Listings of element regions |
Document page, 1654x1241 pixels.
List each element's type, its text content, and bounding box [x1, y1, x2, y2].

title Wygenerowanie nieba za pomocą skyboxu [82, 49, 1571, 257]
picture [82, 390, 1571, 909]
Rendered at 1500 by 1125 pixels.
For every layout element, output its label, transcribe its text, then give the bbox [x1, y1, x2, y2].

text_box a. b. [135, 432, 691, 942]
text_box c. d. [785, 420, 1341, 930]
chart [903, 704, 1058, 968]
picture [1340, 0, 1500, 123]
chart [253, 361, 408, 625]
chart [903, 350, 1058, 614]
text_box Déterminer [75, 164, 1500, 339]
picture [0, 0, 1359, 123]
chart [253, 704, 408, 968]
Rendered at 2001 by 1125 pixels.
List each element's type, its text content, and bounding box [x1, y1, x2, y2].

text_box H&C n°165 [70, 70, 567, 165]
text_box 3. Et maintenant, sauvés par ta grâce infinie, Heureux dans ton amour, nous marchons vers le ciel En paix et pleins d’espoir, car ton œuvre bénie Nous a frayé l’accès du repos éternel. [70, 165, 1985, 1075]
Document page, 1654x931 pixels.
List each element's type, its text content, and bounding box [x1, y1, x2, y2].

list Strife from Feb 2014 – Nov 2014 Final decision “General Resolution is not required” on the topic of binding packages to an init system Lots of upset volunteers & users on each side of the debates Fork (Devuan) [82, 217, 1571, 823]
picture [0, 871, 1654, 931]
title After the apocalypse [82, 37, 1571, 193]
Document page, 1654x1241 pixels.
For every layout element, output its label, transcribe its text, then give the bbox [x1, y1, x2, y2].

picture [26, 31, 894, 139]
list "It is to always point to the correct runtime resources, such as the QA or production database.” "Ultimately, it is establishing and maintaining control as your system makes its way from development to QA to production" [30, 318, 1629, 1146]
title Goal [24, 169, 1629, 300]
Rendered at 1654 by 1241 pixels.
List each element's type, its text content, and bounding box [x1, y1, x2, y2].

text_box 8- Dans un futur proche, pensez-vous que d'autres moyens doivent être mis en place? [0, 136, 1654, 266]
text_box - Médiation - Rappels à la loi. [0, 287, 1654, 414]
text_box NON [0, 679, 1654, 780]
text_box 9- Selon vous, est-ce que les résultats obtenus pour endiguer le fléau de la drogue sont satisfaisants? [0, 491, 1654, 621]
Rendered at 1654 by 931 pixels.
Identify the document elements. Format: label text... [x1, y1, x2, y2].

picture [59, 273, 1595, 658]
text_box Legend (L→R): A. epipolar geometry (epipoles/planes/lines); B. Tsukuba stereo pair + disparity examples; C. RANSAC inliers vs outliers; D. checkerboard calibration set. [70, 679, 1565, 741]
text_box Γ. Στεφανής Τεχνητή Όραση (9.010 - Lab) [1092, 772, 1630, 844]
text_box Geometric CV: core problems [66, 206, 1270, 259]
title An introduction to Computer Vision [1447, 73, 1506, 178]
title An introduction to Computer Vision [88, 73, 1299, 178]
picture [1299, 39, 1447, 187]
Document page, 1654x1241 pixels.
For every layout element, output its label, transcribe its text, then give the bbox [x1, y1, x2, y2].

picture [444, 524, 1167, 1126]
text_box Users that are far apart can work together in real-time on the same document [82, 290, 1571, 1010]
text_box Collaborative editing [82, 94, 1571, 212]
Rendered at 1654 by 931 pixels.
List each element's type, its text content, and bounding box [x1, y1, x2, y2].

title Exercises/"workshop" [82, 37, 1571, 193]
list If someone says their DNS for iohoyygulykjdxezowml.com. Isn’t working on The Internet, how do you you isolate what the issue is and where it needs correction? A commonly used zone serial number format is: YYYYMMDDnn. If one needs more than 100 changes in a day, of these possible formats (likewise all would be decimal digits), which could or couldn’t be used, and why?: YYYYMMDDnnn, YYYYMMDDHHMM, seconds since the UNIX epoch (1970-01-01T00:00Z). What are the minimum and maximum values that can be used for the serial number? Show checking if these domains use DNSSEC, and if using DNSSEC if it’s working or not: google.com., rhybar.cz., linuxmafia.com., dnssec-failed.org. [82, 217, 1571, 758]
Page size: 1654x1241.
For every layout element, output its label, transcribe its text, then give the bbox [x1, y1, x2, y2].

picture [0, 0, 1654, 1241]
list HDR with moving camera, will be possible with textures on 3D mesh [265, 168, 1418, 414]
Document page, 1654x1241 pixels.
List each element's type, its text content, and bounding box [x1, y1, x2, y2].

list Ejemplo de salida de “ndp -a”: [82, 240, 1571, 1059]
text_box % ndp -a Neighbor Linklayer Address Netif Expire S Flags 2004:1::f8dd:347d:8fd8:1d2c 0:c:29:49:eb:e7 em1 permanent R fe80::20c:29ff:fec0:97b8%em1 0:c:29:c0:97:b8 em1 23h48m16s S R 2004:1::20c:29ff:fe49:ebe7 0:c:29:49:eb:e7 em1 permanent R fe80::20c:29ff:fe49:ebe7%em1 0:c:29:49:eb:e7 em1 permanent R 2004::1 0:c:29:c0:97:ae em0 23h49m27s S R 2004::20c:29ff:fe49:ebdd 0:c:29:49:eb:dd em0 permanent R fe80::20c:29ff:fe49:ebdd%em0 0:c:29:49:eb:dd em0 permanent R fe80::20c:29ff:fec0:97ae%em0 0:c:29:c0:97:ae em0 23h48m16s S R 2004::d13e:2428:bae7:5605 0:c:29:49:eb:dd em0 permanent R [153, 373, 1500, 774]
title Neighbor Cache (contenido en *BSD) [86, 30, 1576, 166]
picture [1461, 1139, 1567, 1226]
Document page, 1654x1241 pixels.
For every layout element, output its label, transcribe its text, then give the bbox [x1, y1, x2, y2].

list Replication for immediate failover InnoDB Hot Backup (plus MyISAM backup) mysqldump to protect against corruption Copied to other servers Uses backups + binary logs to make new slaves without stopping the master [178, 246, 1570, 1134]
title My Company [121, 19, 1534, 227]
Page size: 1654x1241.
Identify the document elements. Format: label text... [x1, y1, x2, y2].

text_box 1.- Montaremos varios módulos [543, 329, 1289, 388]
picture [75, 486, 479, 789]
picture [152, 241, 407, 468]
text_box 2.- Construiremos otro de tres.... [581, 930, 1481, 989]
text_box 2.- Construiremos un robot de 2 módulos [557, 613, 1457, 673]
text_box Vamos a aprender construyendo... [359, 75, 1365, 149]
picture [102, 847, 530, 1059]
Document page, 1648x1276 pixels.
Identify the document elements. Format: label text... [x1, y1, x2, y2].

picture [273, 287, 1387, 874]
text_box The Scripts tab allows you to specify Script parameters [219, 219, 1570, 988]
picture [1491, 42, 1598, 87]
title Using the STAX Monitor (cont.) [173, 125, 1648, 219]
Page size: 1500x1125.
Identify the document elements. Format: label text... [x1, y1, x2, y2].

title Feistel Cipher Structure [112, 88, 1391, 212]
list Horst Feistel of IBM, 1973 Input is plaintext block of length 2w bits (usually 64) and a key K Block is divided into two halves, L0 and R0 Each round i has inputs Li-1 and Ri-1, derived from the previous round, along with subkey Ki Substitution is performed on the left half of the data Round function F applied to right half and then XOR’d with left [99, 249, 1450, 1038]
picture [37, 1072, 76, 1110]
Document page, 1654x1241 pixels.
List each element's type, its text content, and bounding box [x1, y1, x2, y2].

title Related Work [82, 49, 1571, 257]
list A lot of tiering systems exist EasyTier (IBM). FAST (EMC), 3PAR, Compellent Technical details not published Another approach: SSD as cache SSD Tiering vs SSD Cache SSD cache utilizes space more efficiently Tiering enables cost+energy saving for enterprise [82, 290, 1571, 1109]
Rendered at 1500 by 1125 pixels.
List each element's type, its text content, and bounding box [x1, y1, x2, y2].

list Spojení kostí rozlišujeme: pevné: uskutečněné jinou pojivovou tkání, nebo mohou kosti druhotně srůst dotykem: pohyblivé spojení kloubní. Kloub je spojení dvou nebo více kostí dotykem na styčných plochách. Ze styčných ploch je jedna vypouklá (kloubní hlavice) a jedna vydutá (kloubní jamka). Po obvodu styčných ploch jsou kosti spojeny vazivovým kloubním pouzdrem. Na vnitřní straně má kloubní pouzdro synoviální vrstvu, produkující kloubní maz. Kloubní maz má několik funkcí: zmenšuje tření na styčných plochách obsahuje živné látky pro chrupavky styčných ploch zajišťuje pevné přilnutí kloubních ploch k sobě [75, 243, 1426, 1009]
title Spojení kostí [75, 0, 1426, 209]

What is being asked | Please format the material from its start through the line containing "chart [253, 704, 408, 968]", inclusive, as a two-column CSV with the headers instruction and answer. Give one row for each instruction and its answer, with every value in a single quoted field and line breaks replaced by spaces.

Output of the task |
instruction,answer
"Document page, 1654x1241 pixels. List each element's type, its text content, and bounding box [x1, y1, x2, y2].","title Wygenerowanie nieba za pomocą skyboxu [82, 49, 1571, 257] picture [82, 390, 1571, 909]"
"Rendered at 1500 by 1125 pixels. For every layout element, output its label, transcribe its text, then give the bbox [x1, y1, x2, y2].","text_box a. b. [135, 432, 691, 942] text_box c. d. [785, 420, 1341, 930] chart [903, 704, 1058, 968] picture [1340, 0, 1500, 123] chart [253, 361, 408, 625] chart [903, 350, 1058, 614] text_box Déterminer [75, 164, 1500, 339] picture [0, 0, 1359, 123] chart [253, 704, 408, 968]"